▶ [Selected excerpt]:
-------------------------

Various governments globally are developing initiatives to bring holistic management of open data into play by creating a robust universal framework, which we’ll discuss in this article.

A glimpse of the global landscape

United Kingdom’s Open Banking Implementation Entity (OBIE)

In response to the Competition and Market Authority’s (CMA) retail banking market investigation, OBIE is responsible for ensuring UK banking providers implement the Open Banking Roadmap. This roadmap was merely a preliminary step taken by CMA, the scope of which is fairly limited.

There have been mixed views from experts regarding the success of open banking payments in the UK.

  • Some feel that the firm’s APIs are performing well, while others are of the opinion that the inconsistency of API provisioning is undermining the entire system’s reliability.
  • There are also significant variations in conversion rates across firms and channels.
  • The performance data submitted by CMA 9 firms is a subset and is not representative of the market.

-------------------------

▶ [Source data]:
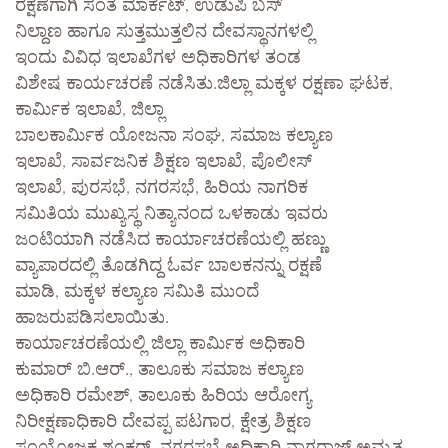
ರಕ್ಷಣೆಗಾಗಿ ಸಂತೆ ಮಾರ್ಕೆಟ್, ಉಡುಪಿ ಬಸ್
ನಿಲ್ದಾಣ ಹಾಗೂ ಸುತ್ತಮುತ್ತಲಿನ ದೇವಸ್ಥಾನಗಳಲ್ಲಿ
ಇಂದು ವಿವಿಧ ಇಲಾಖೆಗಳ ಅಧಿಕಾರಿಗಳ ತಂಡ
ವಿಶೇಷ ಕಾರ್ಯಚರಣೆ ನಡೆಸಿತು.ಜಿಲ್ಲಾ ಮಕ್ಕಳ ರಕ್ಷಣಾ ಘಟಕ,
ಕಾರ್ಮಿಕ ಇಲಾಖೆ, ಜಿಲ್ಲಾ
ಬಾಲಕಾರ್ಮಿಕ ಯೋಜನಾ ಸಂಘ, ಸಮಾಜ ಕಲ್ಯಾಣ
ಇಲಾಖೆ, ಸಾರ್ವಜನಿಕ ಶಿಕ್ಷಣ ಇಲಾಖೆ, ಪೊಲೀಸ್
ಇಲಾಖೆ, ಪುರಸಭೆ, ನಗರಸಭೆ, ಹಿರಿಯ ನಾಗರಿಕ
ಸಮಿತಿಯ ಮುಖ್ಯಸ್ಥ ನಿತ್ಯಾನಂದ ಒಳಕಾಡು ಇವರು
ಜಂಟಿಯಾಗಿ ನಡೆಸಿದ ಕಾರ್ಯಾಚರಣೆಯಲ್ಲಿ ಹಣ್ಣು
ವ್ಯಾಪಾರದಲ್ಲಿ ತೊಡಗಿದ್ದ ಓರ್ವ ಬಾಲಕನನ್ನು ರಕ್ಷಣೆ
ಮಾಡಿ, ಮಕ್ಕಳ ಕಲ್ಯಾಣ ಸಮಿತಿ ಮುಂದೆ
ಹಾಜರುಪಡಿಸಲಾಯಿತು.
ಕಾರ್ಯಾಚರಣೆಯಲ್ಲಿ ಜಿಲ್ಲಾ ಕಾರ್ಮಿಕ ಅಧಿಕಾರಿ
ಕುಮಾರ್ ಬಿ.ಆರ್., ತಾಲೂಕು ಸಮಾಜ ಕಲ್ಯಾಣ
ಅಧಿಕಾರಿ ರಮೇಶ್, ತಾಲೂಕು ಹಿರಿಯ ಆರೋಗ್ಯ
ನಿರೀಕ್ಷಣಾಧಿಕಾರಿ ದೇವಪ್ಪ ಪಟಗಾರ, ಕ್ಷೇತ್ರ ಶಿಕ್ಷಣ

-------------------------

▶ [Prompt 1]:
Could you edit the records from their first line through the line containing "ಕಾರ್ಯಾಚರಣೆಯಲ್ಲಿ ಜಿಲ್ಲಾ ಕಾರ್ಮಿಕ ಅಧಿಕಾರಿ", swapping "ಇಂದು" for "ನಿನ್ನೆ" and changing nothing else? Omit the pictures from your answer.
▶ [Prompt 2]:
Can you pick up the excerpt on open data and open banking after its last sentence and keep it going?

▶ [Exercise response 1]:
ರಕ್ಷಣೆಗಾಗಿ ಸಂತೆ ಮಾರ್ಕೆಟ್, ಉಡುಪಿ ಬಸ್
ನಿಲ್ದಾಣ ಹಾಗೂ ಸುತ್ತಮುತ್ತಲಿನ ದೇವಸ್ಥಾನಗಳಲ್ಲಿ
ನಿನ್ನೆ ವಿವಿಧ ಇಲಾಖೆಗಳ ಅಧಿಕಾರಿಗಳ ತಂಡ
ವಿಶೇಷ ಕಾರ್ಯಚರಣೆ ನಡೆಸಿತು.ಜಿಲ್ಲಾ ಮಕ್ಕಳ ರಕ್ಷಣಾ ಘಟಕ,
ಕಾರ್ಮಿಕ ಇಲಾಖೆ, ಜಿಲ್ಲಾ
ಬಾಲಕಾರ್ಮಿಕ ಯೋಜನಾ ಸಂಘ, ಸಮಾಜ ಕಲ್ಯಾಣ
ಇಲಾಖೆ, ಸಾರ್ವಜನಿಕ ಶಿಕ್ಷಣ ಇಲಾಖೆ, ಪೊಲೀಸ್
ಇಲಾಖೆ, ಪುರಸಭೆ, ನಗರಸಭೆ, ಹಿರಿಯ ನಾಗರಿಕ
ಸಮಿತಿಯ ಮುಖ್ಯಸ್ಥ ನಿತ್ಯಾನಂದ ಒಳಕಾಡು ಇವರು
ಜಂಟಿಯಾಗಿ ನಡೆಸಿದ ಕಾರ್ಯಾಚರಣೆಯಲ್ಲಿ ಹಣ್ಣು
ವ್ಯಾಪಾರದಲ್ಲಿ ತೊಡಗಿದ್ದ ಓರ್ವ ಬಾಲಕನನ್ನು ರಕ್ಷಣೆ
ಮಾಡಿ, ಮಕ್ಕಳ ಕಲ್ಯಾಣ ಸಮಿತಿ ಮುಂದೆ
ಹಾಜರುಪಡಿಸಲಾಯಿತು.
ಕಾರ್ಯಾಚರಣೆಯಲ್ಲಿ ಜಿಲ್ಲಾ ಕಾರ್ಮಿಕ ಅಧಿಕಾರಿ

▶ [Exercise response 2]:
  • The availability and quality of performance data across the ecosystem is another challenge.
  • Counter-authorized push payment (APP) fraud measures tend to add friction to customer journeys, thereby limiting the adoption of payment initiation services (PIS) and account information services (AIS).
  • Contrary to various TPP’s beliefs, certain ASPSPs consider the countermeasures proportionate and necessary per their internal data regarding fraud attempts.
  • They also highlight the higher incidence of fraud in open banking channels compared to others.

The Joint Regulatory Oversight Committee (JROC), set up in March 2022, comprises HM Treasury, the CMA, the Financial Conduct Authority (FCA), and the Payment Systems Regulator (PSR). JROC is now embarking upon the next stage of open finance to govern the future of 6.5 million open banking-powered technology users in the UK. The main aim is to close the differential in customer protection between open banking and traditional card payments to induce open banking adoption.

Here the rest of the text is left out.